1. Place spinach in a big pot on high heat. Cover and cook until wilted (2-4 minutes).

2. Press or squeeze out any excess liquid. I recommend using a tea-towel or cheese cloth. You can also use a fine mesh strainer and press the moisture out with a spoon.

3. Chop up the wrung-out spinach.

4. In a small saucepan, heat the cream / milk on medium, stirring occasionally.

5. Meanwhile, in the pot you blanched the spinach in, cook the onion, garlic, and butter on medium low heat, about 5-6 minutes, stirring occasionally.

6. Whisk in flour - now you got a roux going - for about 3 minutes.

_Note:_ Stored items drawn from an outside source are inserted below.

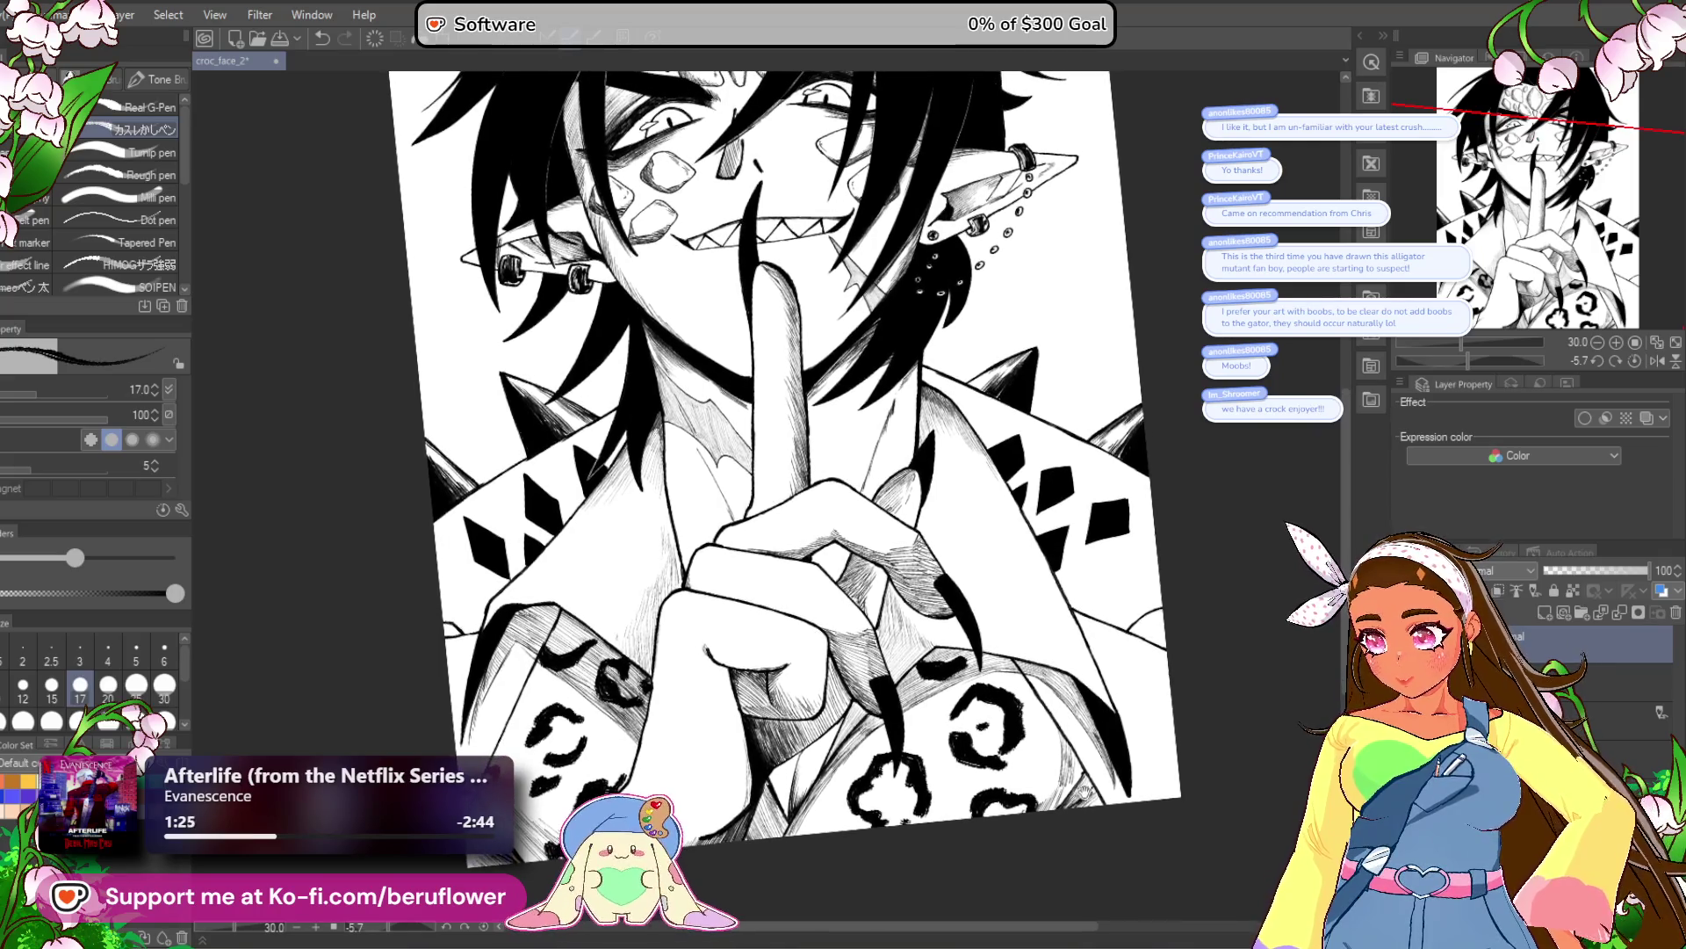
{"action": "left_click", "coordinate": [1637, 358]}
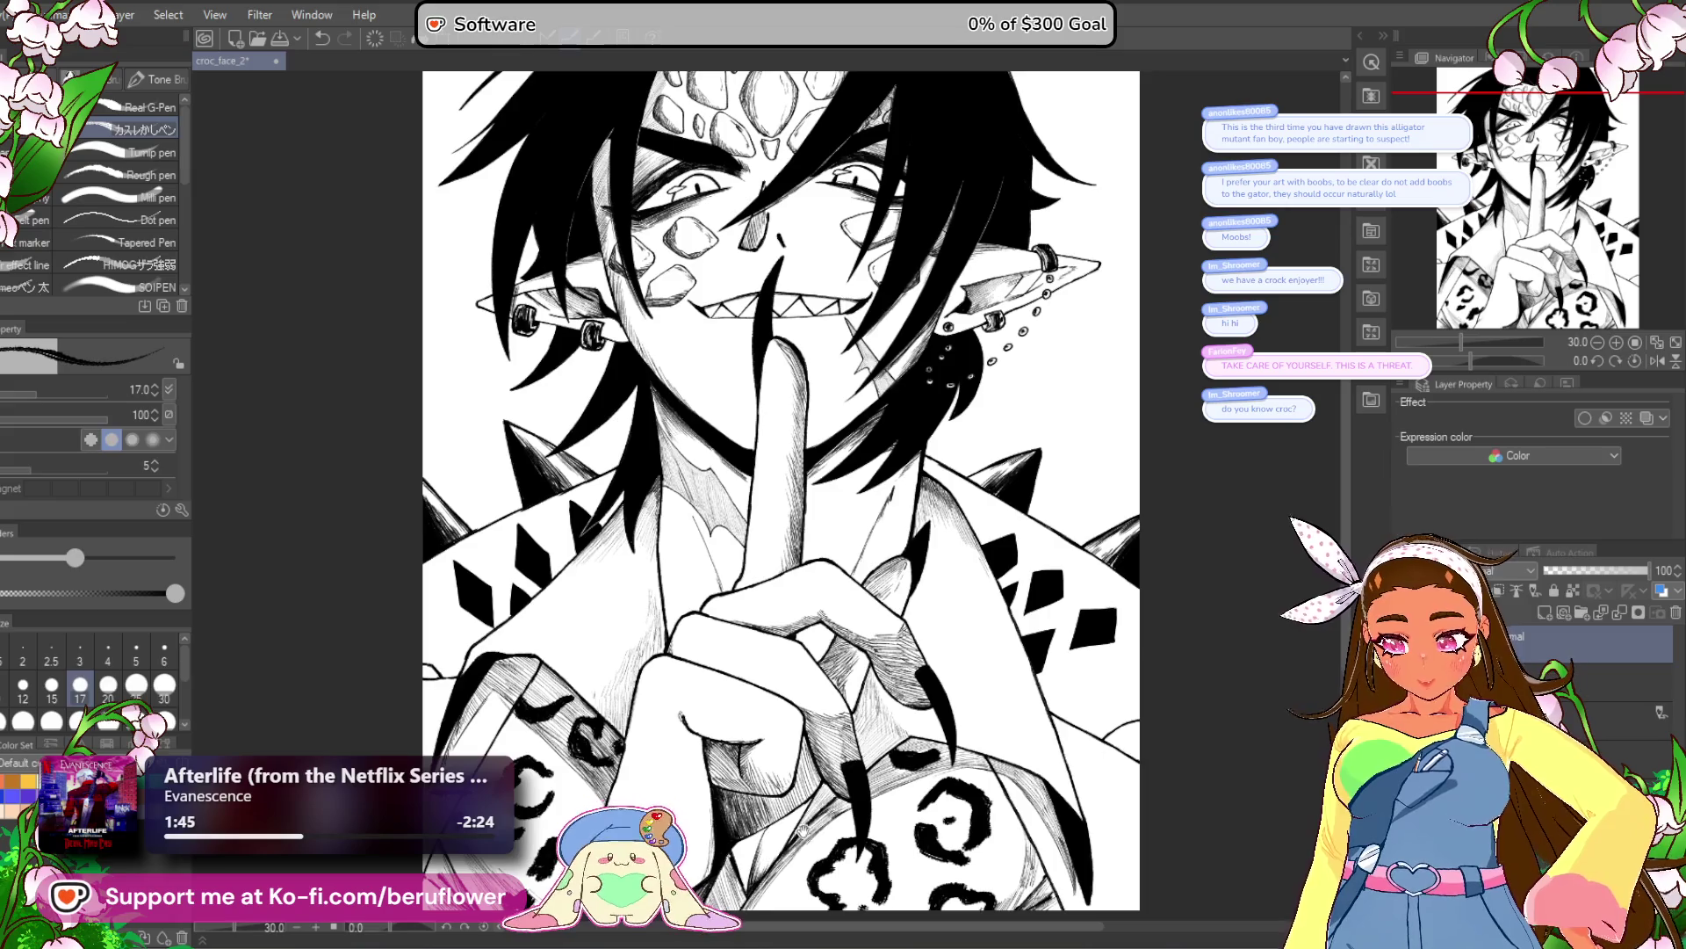
{"action": "left_click_drag", "start_coordinate": [856, 669], "coordinate": [819, 397]}
{"action": "mouse_move", "coordinate": [751, 738]}
{"action": "left_mouse_down"}
{"action": "mouse_move", "coordinate": [837, 874]}
{"action": "mouse_move", "coordinate": [856, 869]}
{"action": "mouse_move", "coordinate": [822, 846]}
{"action": "left_mouse_up"}
{"action": "left_click_drag", "start_coordinate": [1127, 588], "coordinate": [1063, 615]}
{"action": "left_click_drag", "start_coordinate": [1474, 357], "coordinate": [1454, 360]}
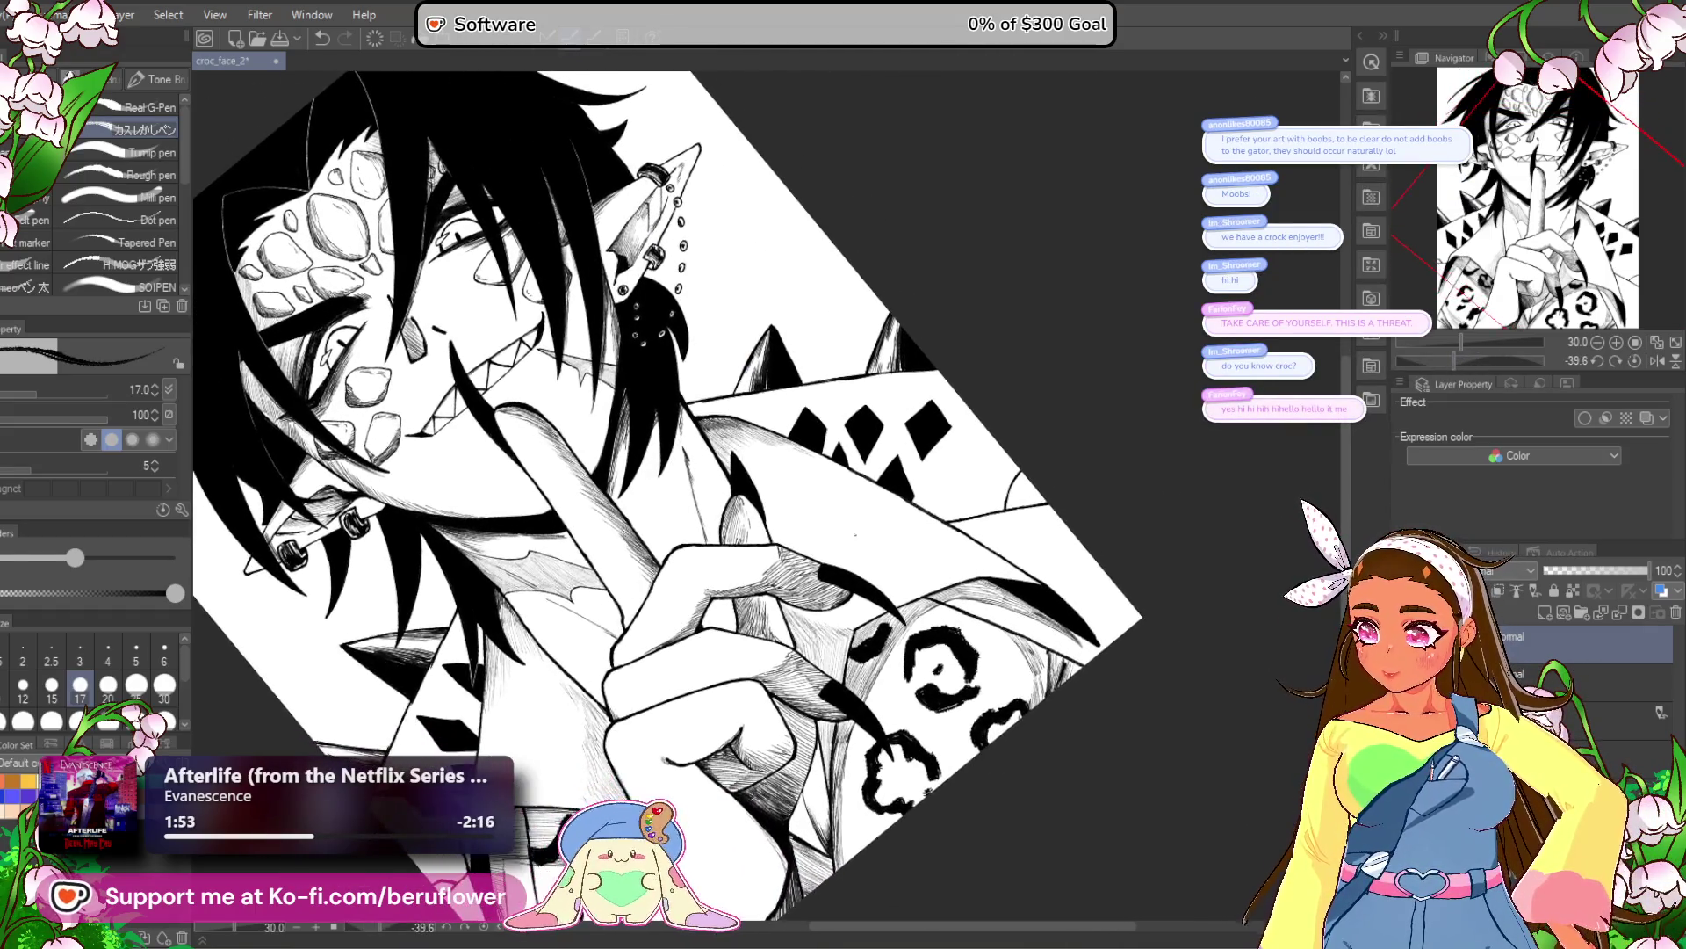
Zoom in and hatch the small curved shape under the collar diamonds.
{"action": "scroll", "coordinate": [916, 527], "scroll_direction": "up", "scroll_amount": 3}
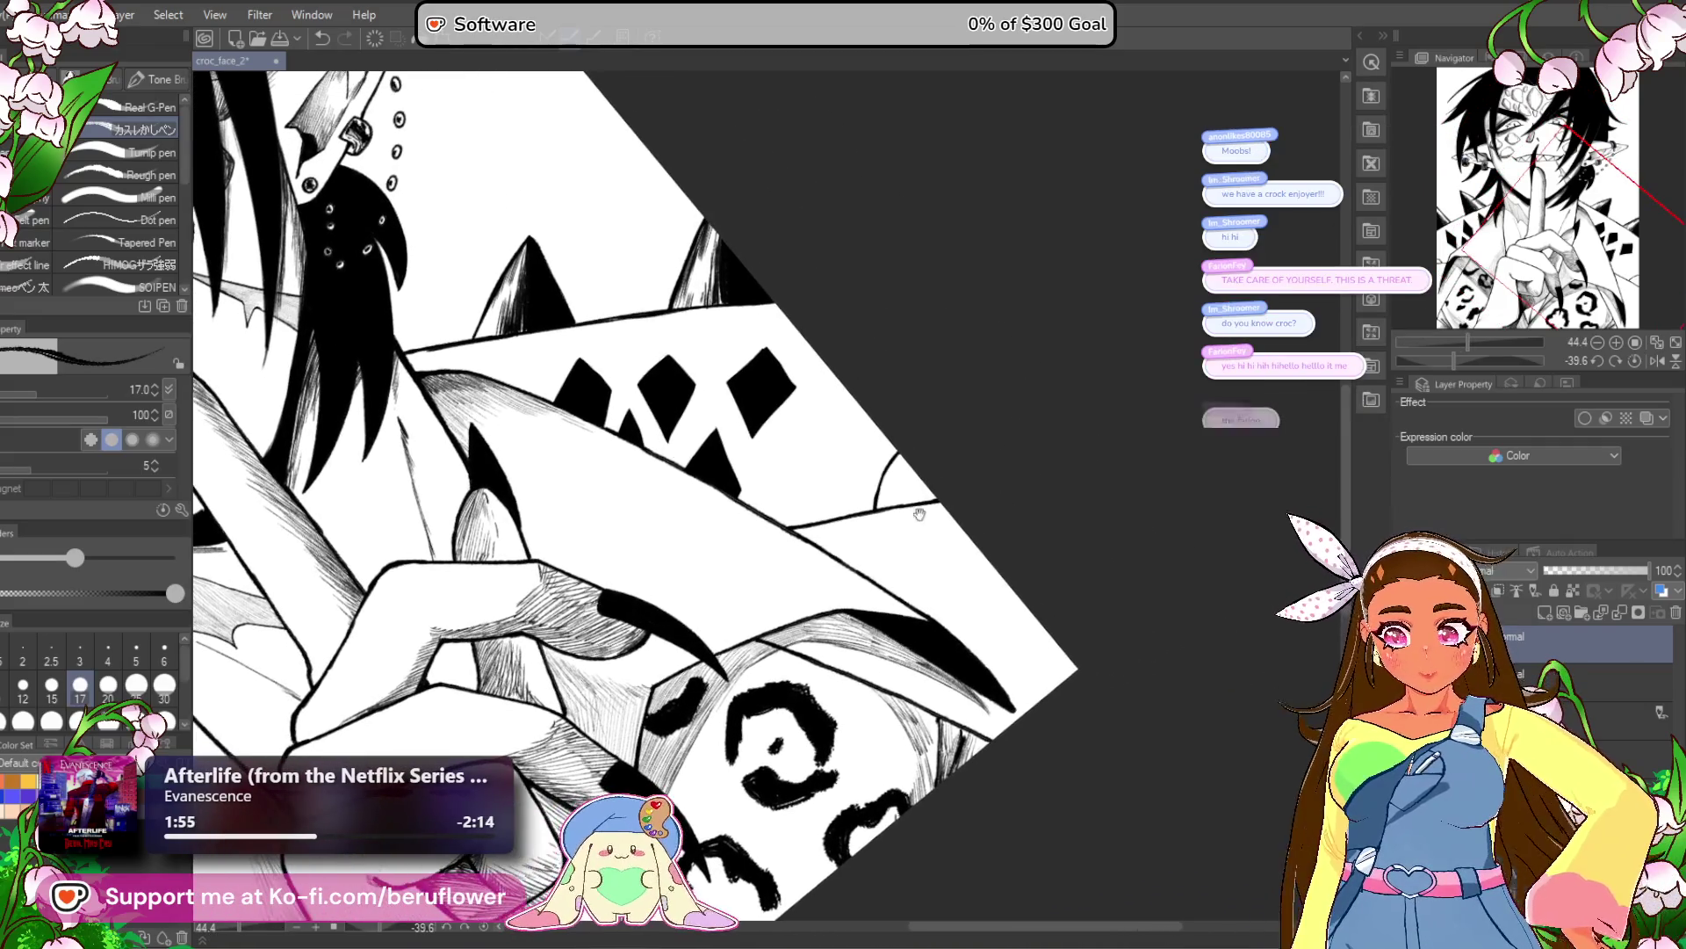
{"action": "scroll", "coordinate": [914, 475], "scroll_direction": "up", "scroll_amount": 3}
{"action": "scroll", "coordinate": [895, 555], "scroll_direction": "up", "scroll_amount": 2}
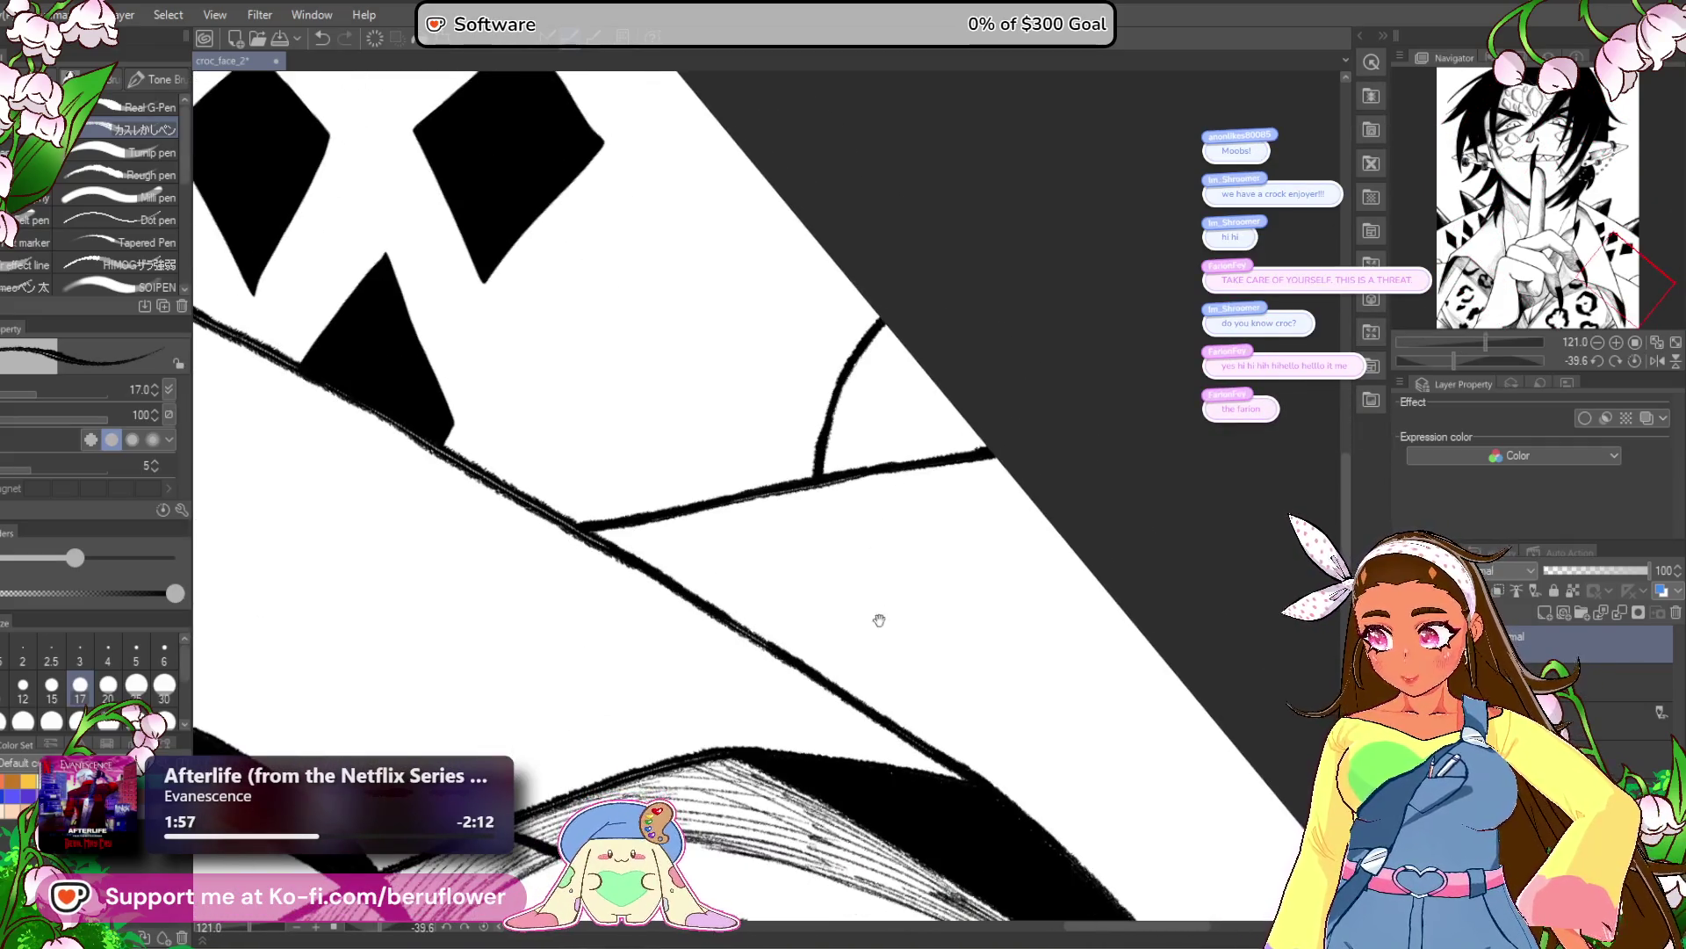
{"action": "left_click_drag", "start_coordinate": [879, 618], "coordinate": [886, 649]}
{"action": "left_click_drag", "start_coordinate": [898, 507], "coordinate": [911, 556]}
{"action": "left_click_drag", "start_coordinate": [883, 413], "coordinate": [889, 434]}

7. Add your warmed cream/milk in a slow stream, whisking constantly (because lumps are bad), and simmer while whisking until thick, 3 or 4 minutes.

8. Stir in nutmeg (trust me on this), spinach, and salt/pepper to taste. Cook until heated through.

9. Eat immediately! Make it a meal by adding a poached egg on top.